Adjacency is a simple way of saying “given one position, what other positions are one step away?” But you also have this built into singular numerical dimensions, like HP. 6 HP is one step away from 5 HP. Arithmetic operations provide us with a kind of adjacency over numbers. We use this all time in damage and healing amounts for different character abilities, just as we have ranges on attack and movement.

But what about status effects? They seem different. Since they’re just a bunch of separate labels, the only concept of adjacency they may possess is through turning them on and off. So you get a lot of variety out of space, a lot less out of HP, and simpler still are status effect which seem to have almost nothing to offer us.

Though the game’s rules tie all dimensions of game objects together in a variety of ways that end up being what is so spellbinding about games, some kinds of dimensions need more from the rules than others. The meaning of a status effect lives entirely in the realm of the rest of the game’s rules. Space and numerical dimensions have some room for different magnitudes of changes by virtue of existing mathematical relations. status effects have nothing of the sort beyond the most basic “on” and “off” transitions. The game rules, then, define all the meaningful relationships between the status effects. Being frozen in place ties into the character’s ability to act but also makes fire attacks potentially melt the frozen character and free them. Perhaps against a neutral-status character a fire attack begins burning them, instead. This kind of dynamic response isn’t built into status effects as a concept, it’s articulated entirely through game rules that are defined outside of state.

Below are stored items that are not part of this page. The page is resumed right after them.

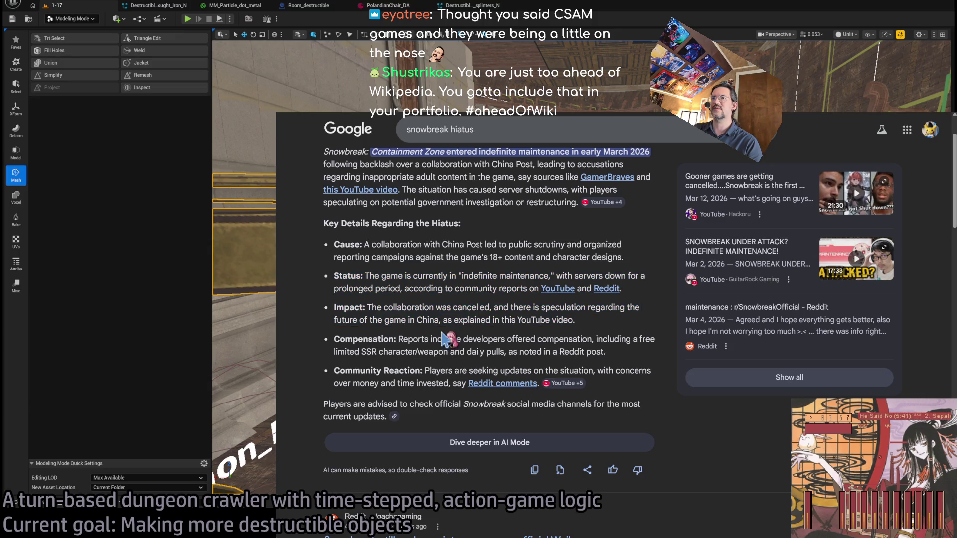
left_click(416, 371)
triple_click(416, 371)
Scroll down and open the Reddit post about Snowbreak's maintenance
scroll(501, 310, "down", 4)
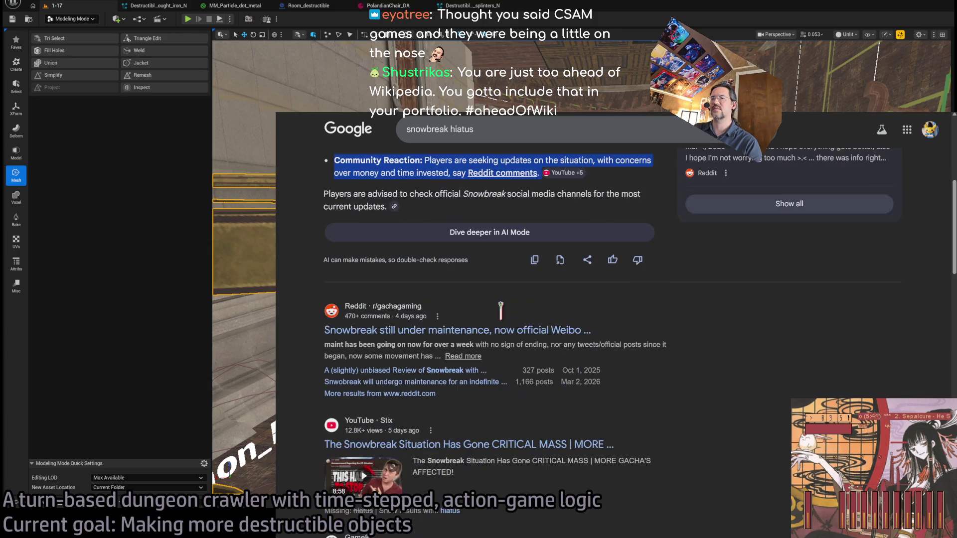
left_click(537, 354)
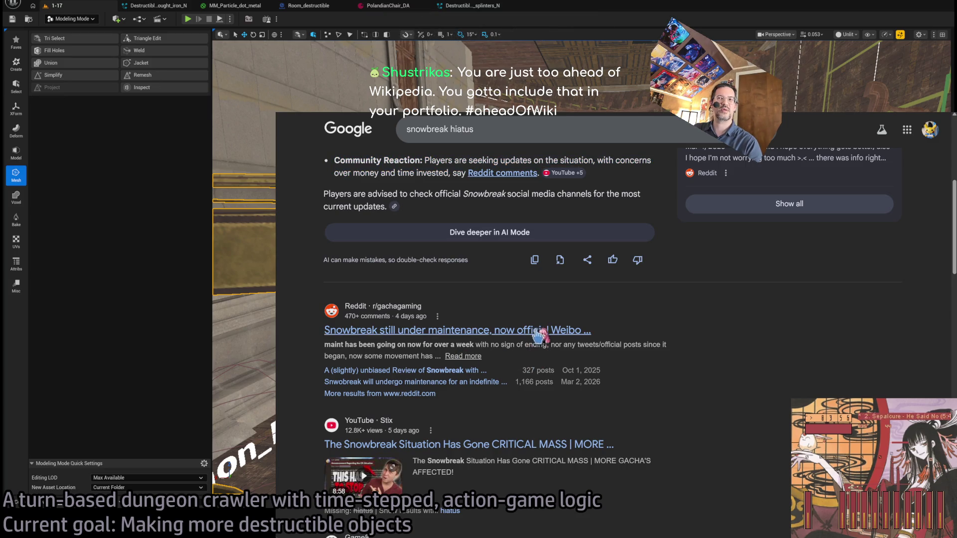
scroll(700, 344, "down", 2)
left_click(552, 260)
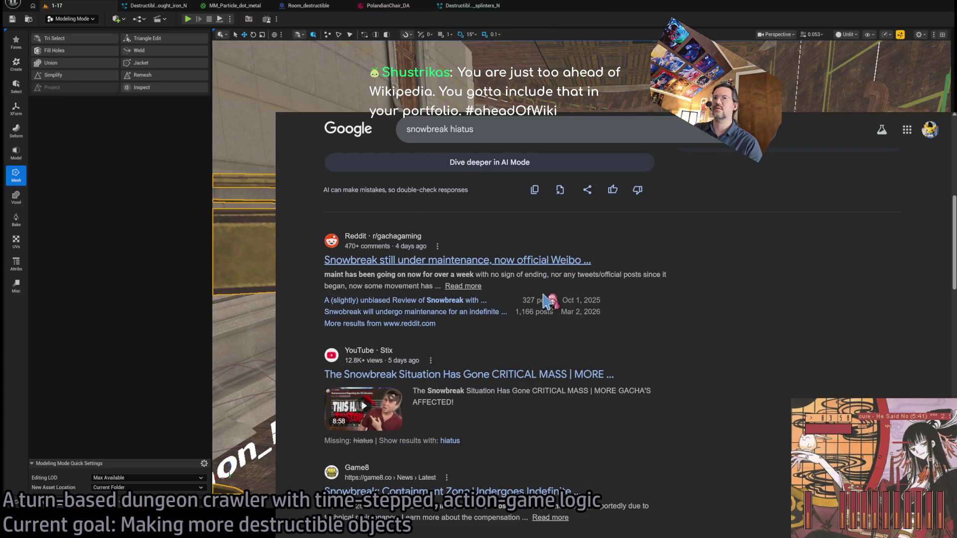
scroll(436, 333, "down", 4)
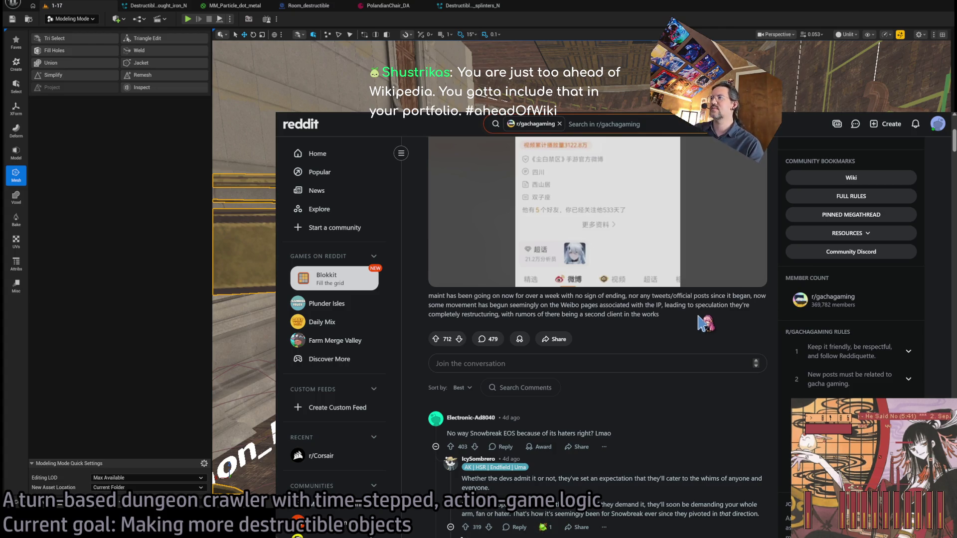
triple_click(699, 316)
left_click(588, 309)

This property means status effects are the most basic kind of dimension a game can have. The simplest kind of state a game object can have merely has those same two values a typical status effect has: on or off. You can’t get any simpler, because with only one possible value, the dimension would be incapable of varying and would cease to be state, it would be some inherent unchanging property codified in the game rules.

Numerical dimensions can be defined in terms of simple dimensions by using several simple dimensions together to represent a binary number. So “on” + “off” + “on” would represent 5. This is not practical, but it shows that all state is an elaboration on the simple dimension combined in some way. Space is just two or three numerical dimensions taken together as one dimension. There’s a natural complexity progression from simple dimension to numerical dimension to spatial dimension.

We already knew that we could represent games in computer code, so what’s the point of this exercise? It’s an introduction to a simple way to represent state in game: game objects, which are logical groupings of some number of dimensions. This terminology and way of breaking down state helps us to represent games concretely and precisely, and gets us one small step towards having an objective and concise representation of game systems that we can reproducibly analyze. With such an analysis we can prove that a game has certain properties, and then we can talk about the dynamics of games systems in a precise way through talking about how these properties interact. From there, we have a stable foundation for having substantial knowledge about what designed game systems do.

In summary:

- Game state consists of game objects which consist of dimensions.
- The simplest dimension is binary: on or off. Like a status effect in an RPG.
- Numerical dimensions can be derived from binary dimensions. We do this for the convenience of using mathematical relationships to quickly articulate a wider variety of state changes. The simplest is adjacency–better known as adding or subtracting 1. Through applying adjacency multiple times in various patterns, familiar mathematical operations like multiplication and division happen.
- We can group dimensions together, creating space. There are then more complex adjacency rules relating the dimensions that comprise space.